Exercise directions. Read through the material below and copy each line in which the word "down" occurs.

:: Information supplied ::

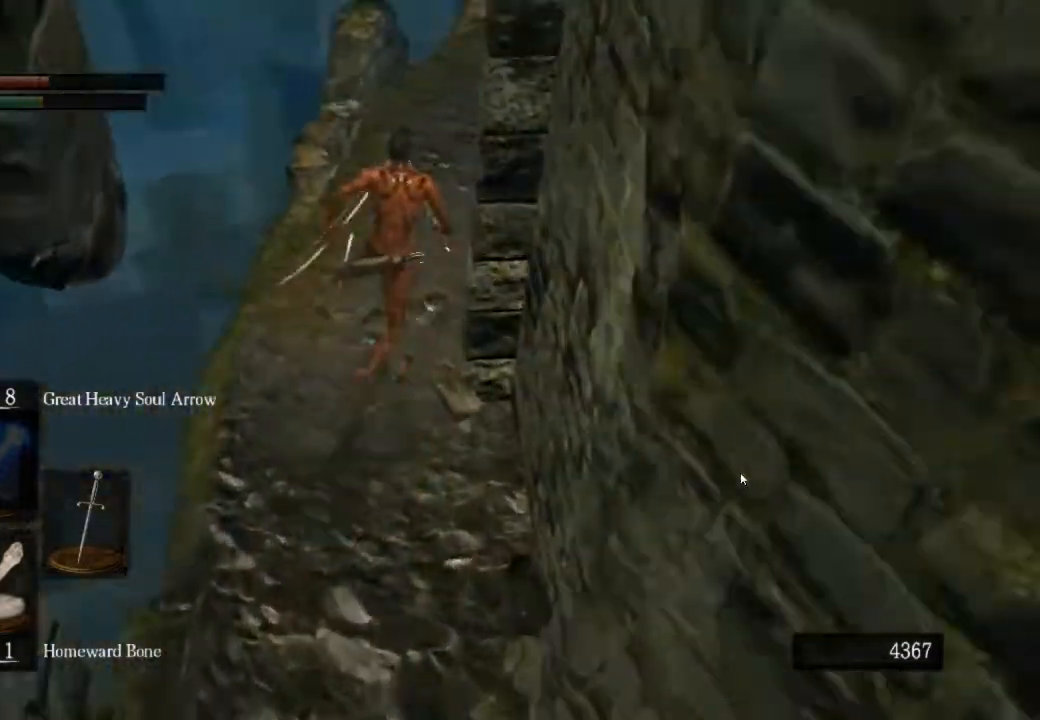
{"dt_ms": 500, "buttons": ["CIRCLE"], "left_stick": "up-right", "right_stick": "right", "events": []}
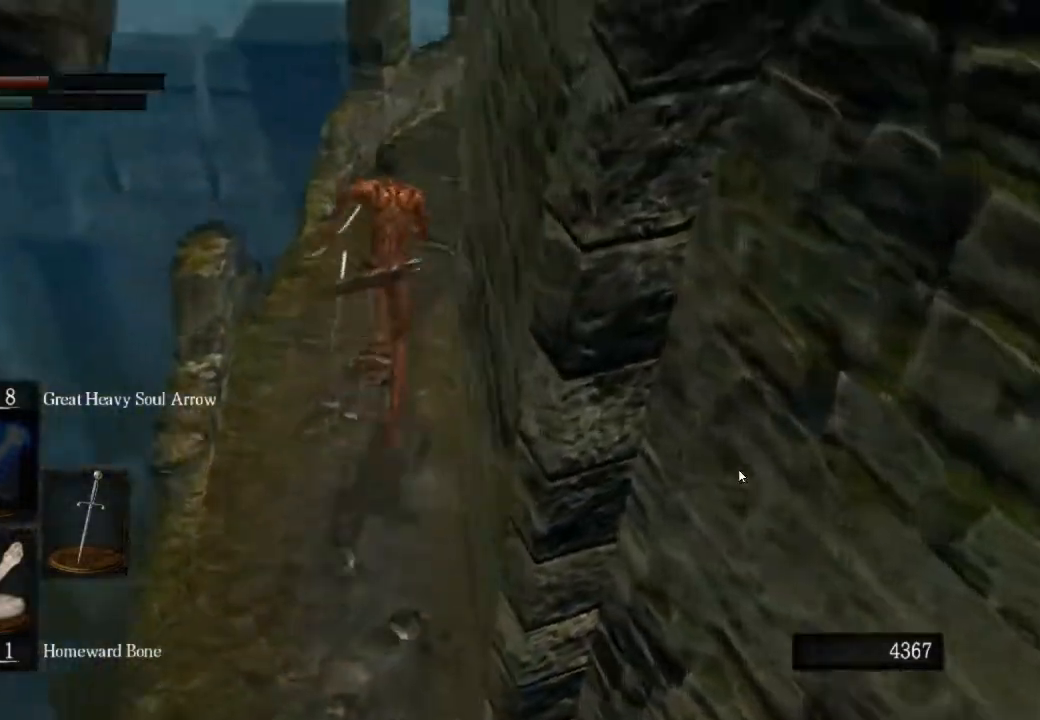
{"dt_ms": 500, "buttons": ["CIRCLE"], "left_stick": "up-right", "right_stick": "right"}
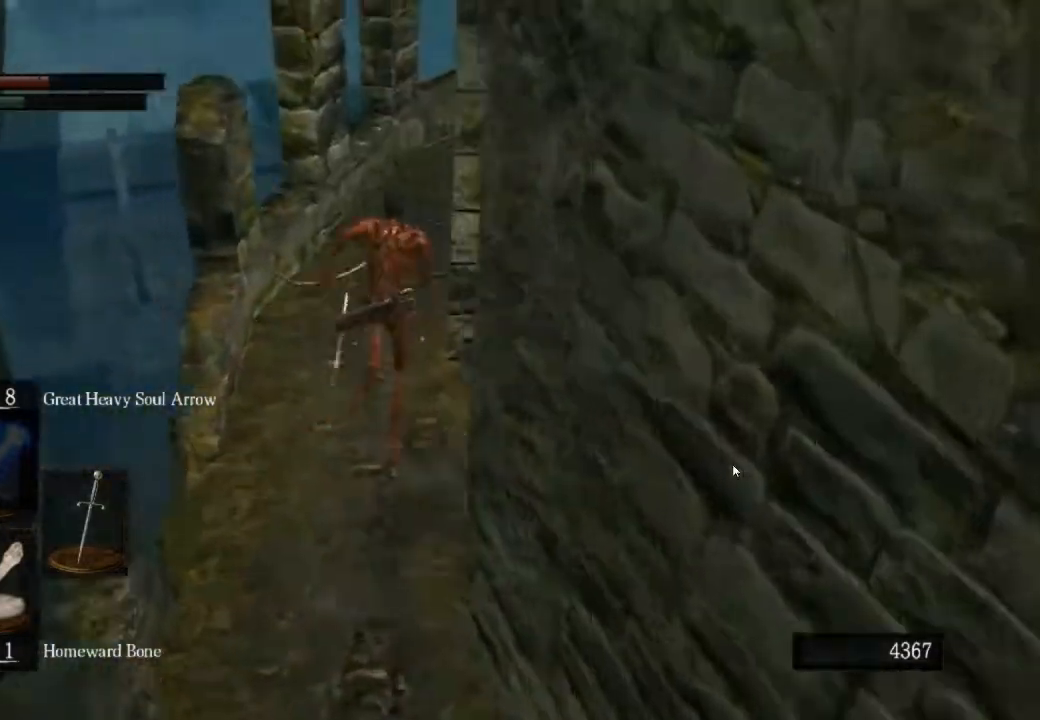
{"dt_ms": 500, "buttons": ["CIRCLE"], "left_stick": "up", "right_stick": "right", "events": [[400, "left_stick", "up"]]}
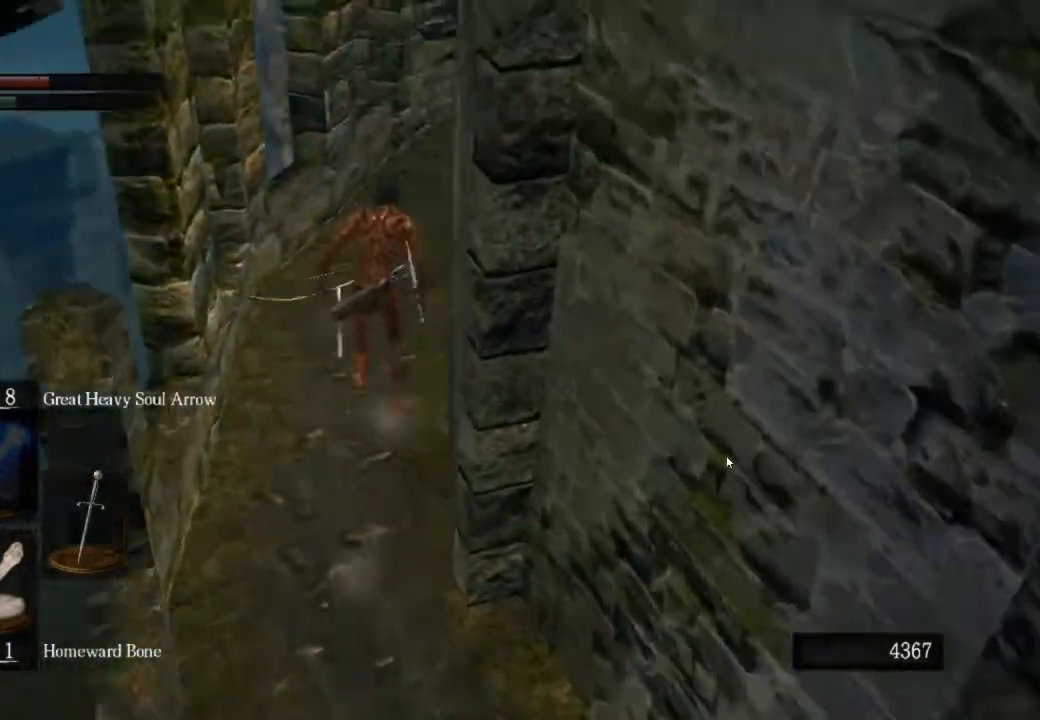
{"dt_ms": 500, "buttons": ["CIRCLE"], "left_stick": "up", "right_stick": "right", "events": []}
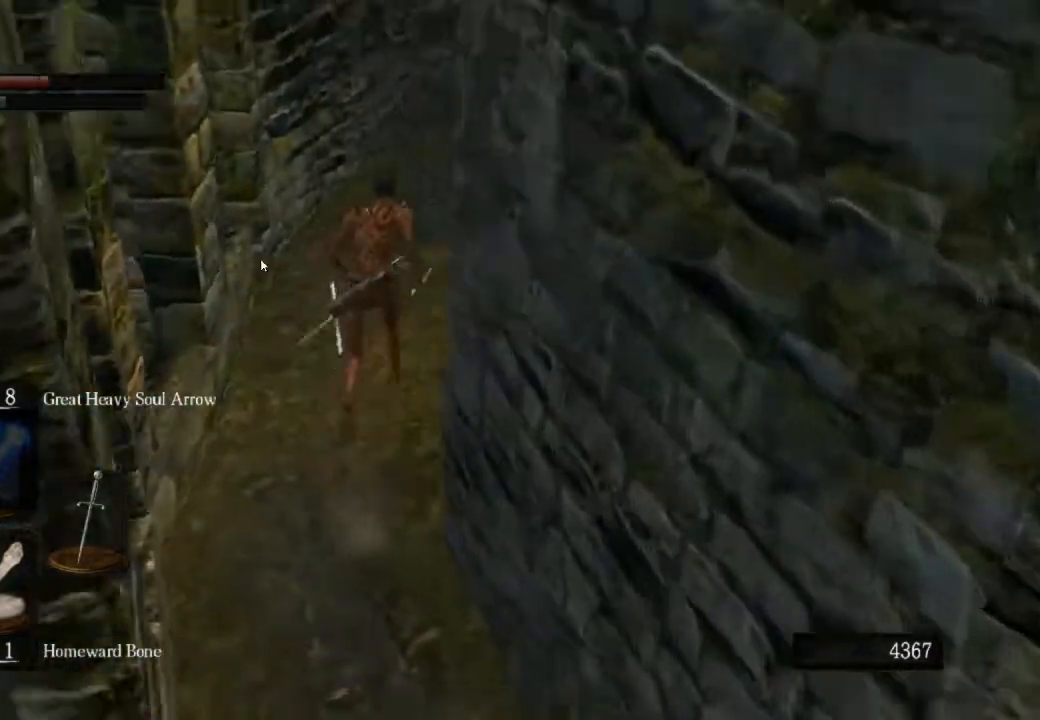
{"dt_ms": 500, "buttons": ["CIRCLE"], "left_stick": "down-right", "right_stick": "right", "events": [[233, "left_stick", "down-right"]]}
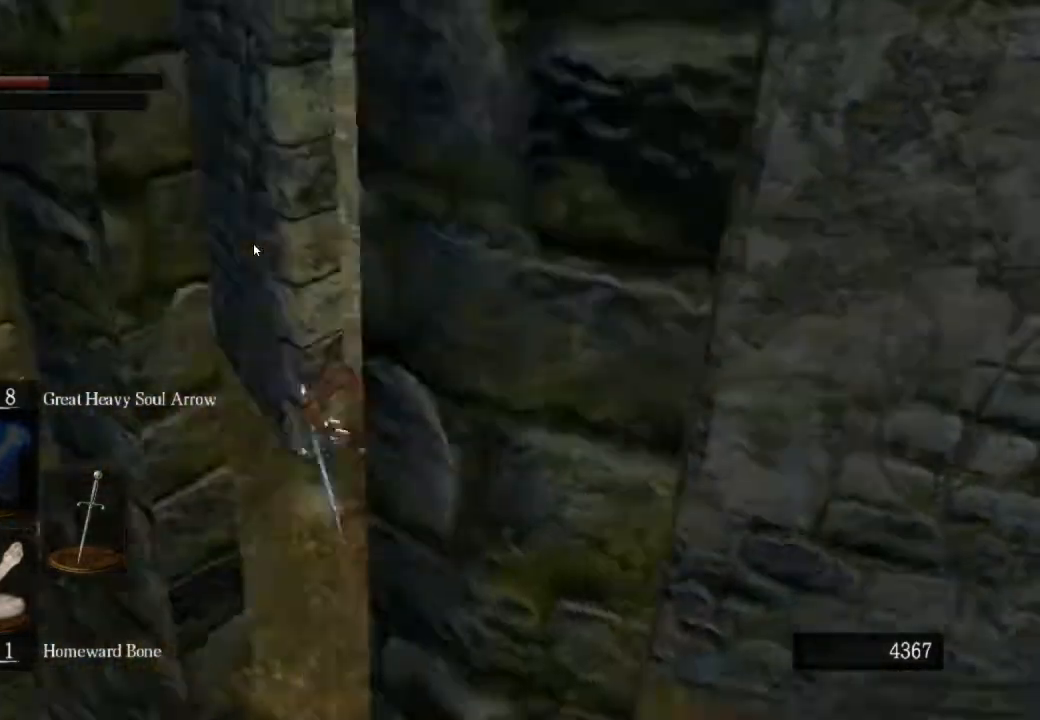
{"dt_ms": 500, "buttons": ["CIRCLE"], "left_stick": "up-right", "right_stick": "right", "events": [[200, "left_stick", "up-right"]]}
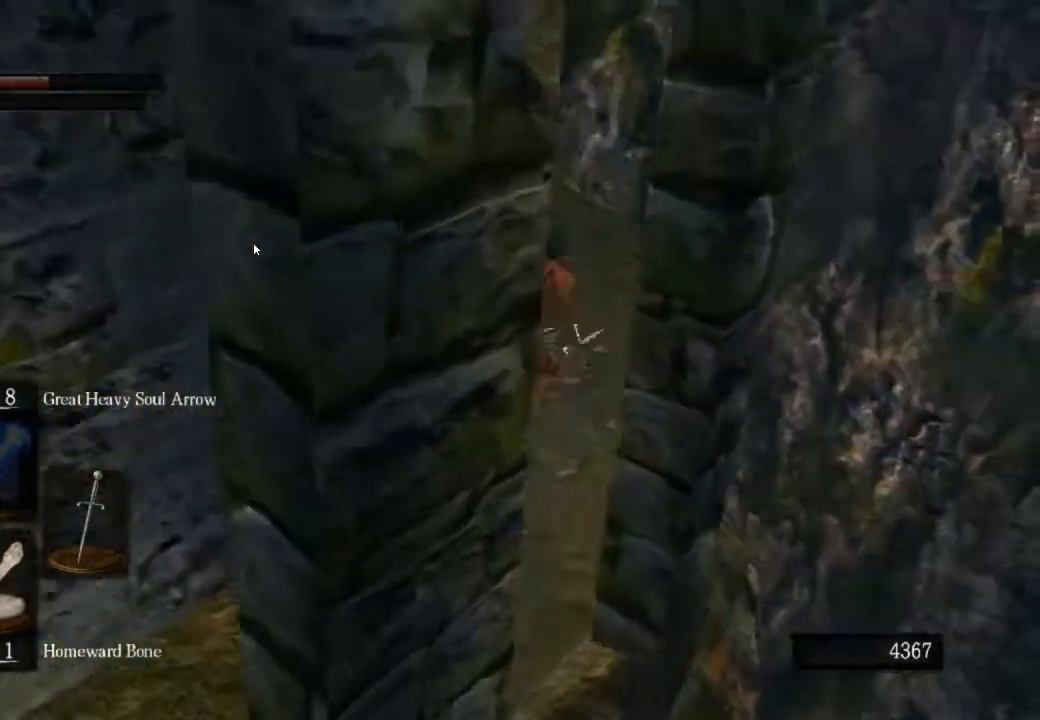
{"dt_ms": 1000, "buttons": ["CIRCLE"], "left_stick": "up-right", "right_stick": "left"}
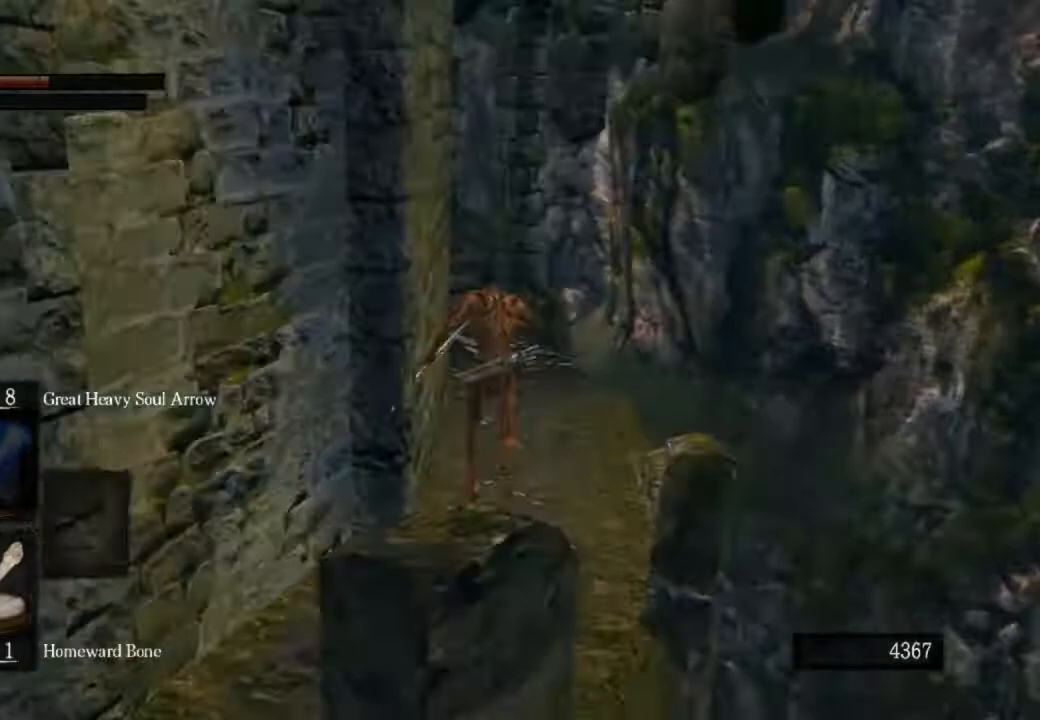
{"dt_ms": 1000, "buttons": [], "left_stick": "up", "right_stick": "left"}
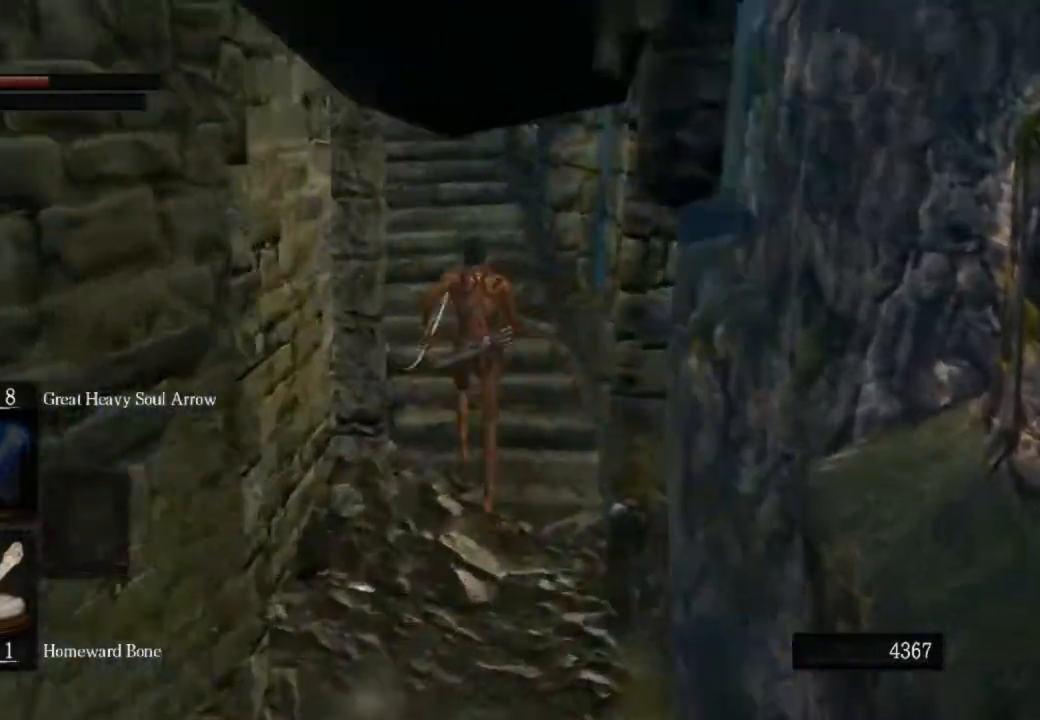
{"dt_ms": 500, "buttons": ["CIRCLE"], "left_stick": "up", "right_stick": "left", "events": [[100, "right_stick", "right"], [133, "CIRCLE", "down"], [333, "right_stick", "left"]]}
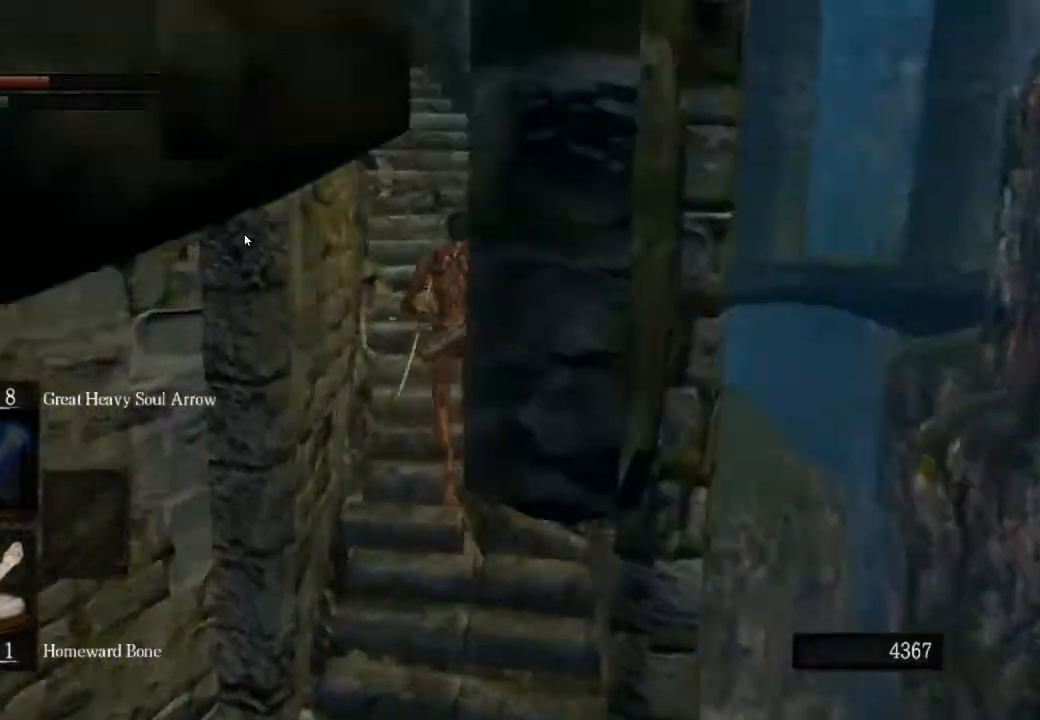
{"dt_ms": 1000, "buttons": ["CIRCLE"], "left_stick": "up", "right_stick": "down-left"}
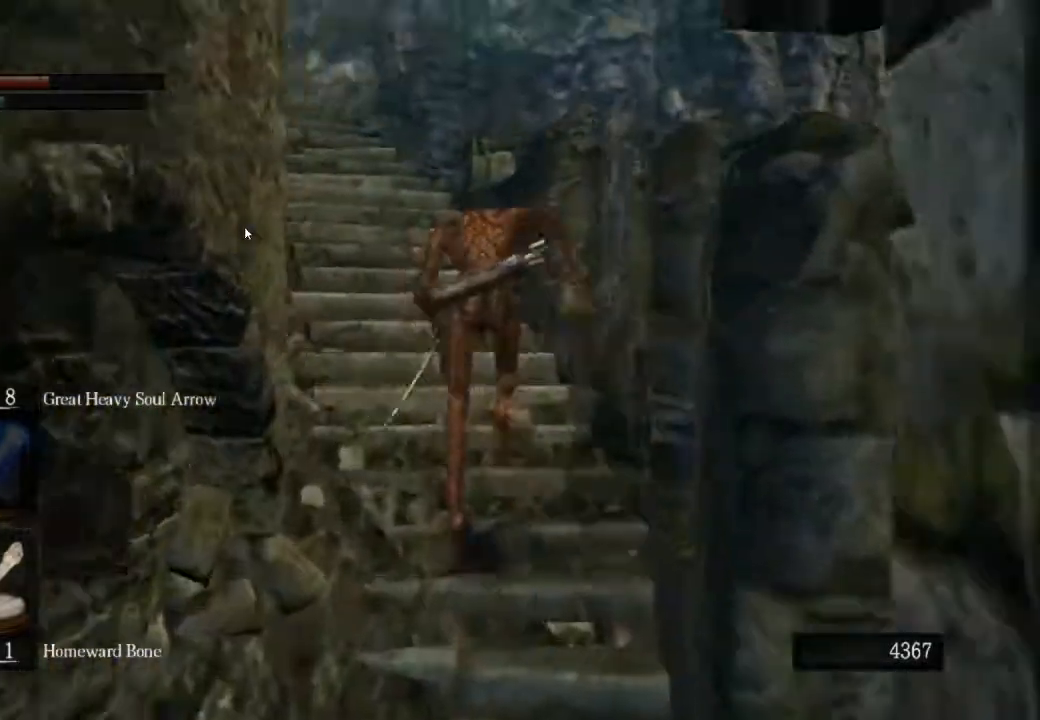
{"dt_ms": 500, "buttons": ["CIRCLE"], "left_stick": "up", "right_stick": "down-left"}
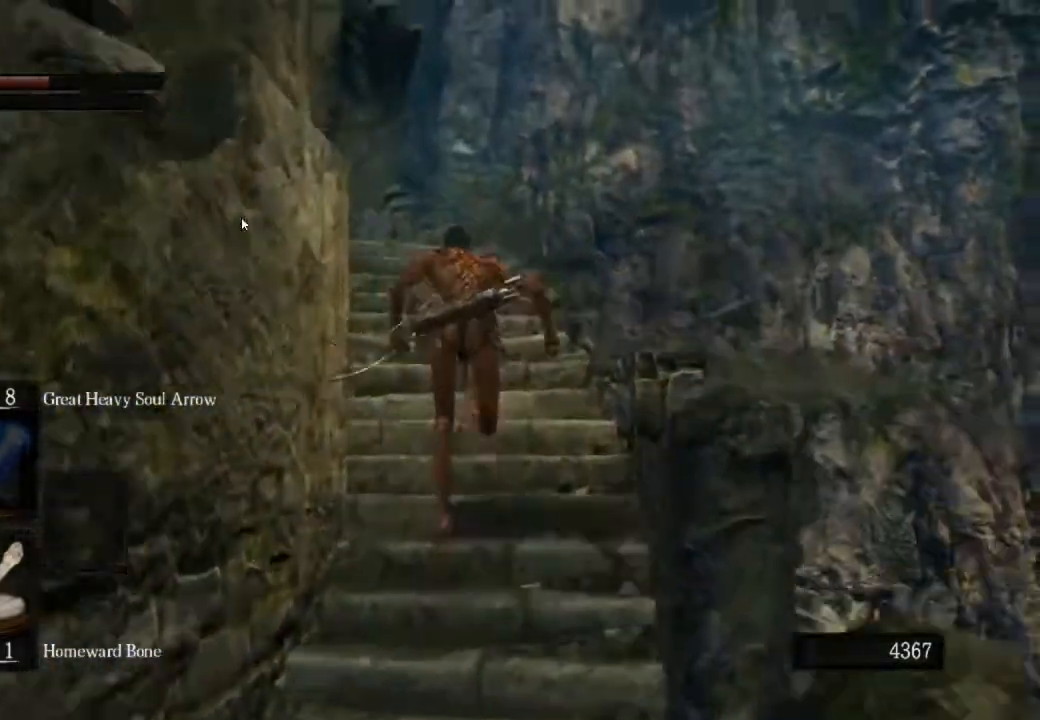
{"dt_ms": 500, "buttons": ["CIRCLE"], "left_stick": "up", "right_stick": "down-left", "events": []}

:::

Response area.
{"dt_ms": 500, "buttons": ["CIRCLE"], "left_stick": "down-right", "right_stick": "right", "events": [[233, "left_stick", "down-right"]]}
{"dt_ms": 500, "buttons": ["CIRCLE"], "left_stick": "up", "right_stick": "left", "events": [[100, "right_stick", "right"], [133, "CIRCLE", "down"], [333, "right_stick", "left"]]}
{"dt_ms": 1000, "buttons": ["CIRCLE"], "left_stick": "up", "right_stick": "down-left"}
{"dt_ms": 500, "buttons": ["CIRCLE"], "left_stick": "up", "right_stick": "down-left"}
{"dt_ms": 500, "buttons": ["CIRCLE"], "left_stick": "up", "right_stick": "down-left", "events": []}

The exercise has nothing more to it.